PPL Montana, which generates electricity and sells it to wholesale purchasers, will provide up to 10 additional megawatts under a contract signed with Southern Montana Electric Generation and Transmission Cooperative. The cooperative resells power to its customers.
“Southern Montana has been pleased with the quality supply services it receives from PPL Montana,” said Tim Gregori, general manager of Southern Montana. “We look forward to expanding this relationship in the future with specific purchases of Montana energy resources to meet the wholesale energy and related services needs of our member/owners.”
Under the contract, Southern will purchase up to six megawatts of power from PPL between September 2005 and June 2006 and up to 10 megawatts from July 2006 through September 2011.
“This agreement is for long-term electricity supply at a stable, predictable price,” said Brad Spencer, vice president and chief operating officer of PPL Montana. “The result is reduced exposure to the uncertainty of future energy prices for Southern Montana, and ultimately its customers.”
The cooperative currently purchases five megawatts of electricity from PPL through a contract that began Oct. 1, 2004, and runs through Dec. 31, 2008.
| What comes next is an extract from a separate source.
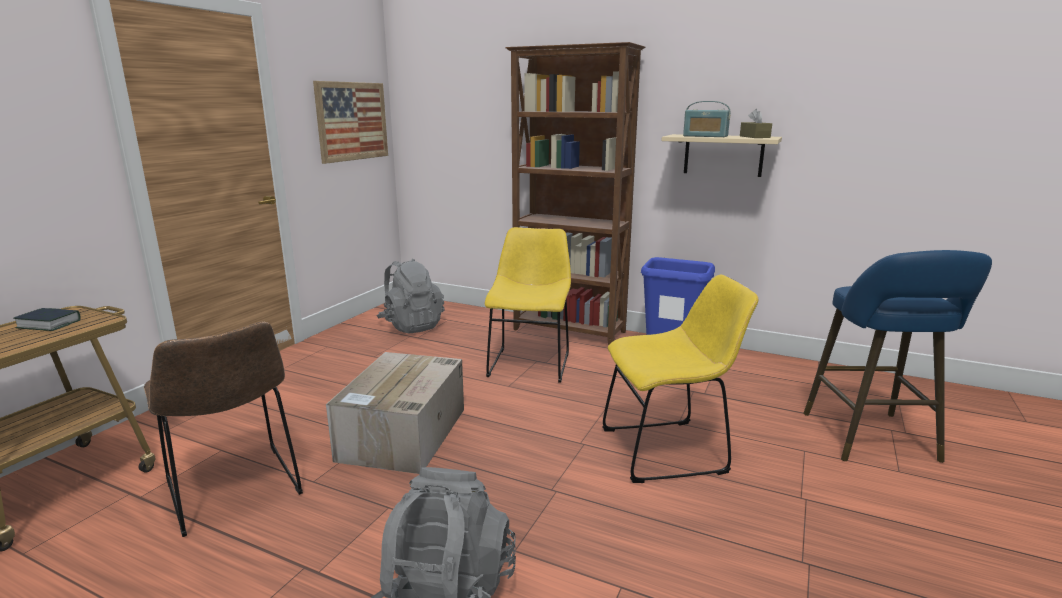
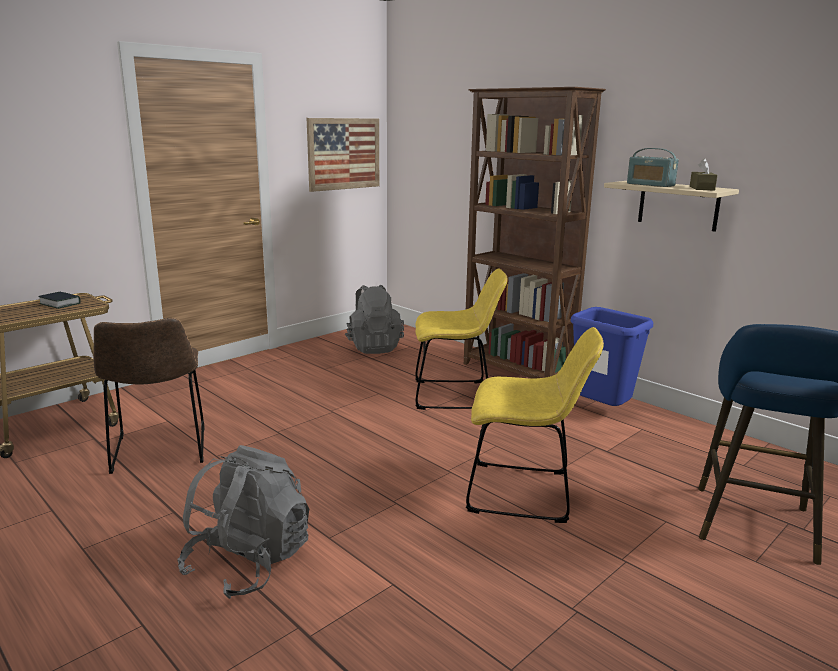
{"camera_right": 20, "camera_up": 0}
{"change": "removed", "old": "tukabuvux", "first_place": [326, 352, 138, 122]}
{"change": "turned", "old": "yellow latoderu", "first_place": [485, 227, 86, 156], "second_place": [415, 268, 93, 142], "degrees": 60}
“Our goal is to sell as much of the energy we generate in Montana to customers here in the state, and this is yet another power sales contract that will help us do that,” Spencer said.
PPL Montana operates 11 hydroelectric power plants along the Missouri, Madison, Clark Fork and Flathead rivers and Rosebud Creek, as well as two coal-fired plants at Colstrip and Billings, that give it a combined generating capacity of about 1,200 megawatts. The company employs about 500 people at its facilities throughout the state with offices in Billings, Butte and Helena.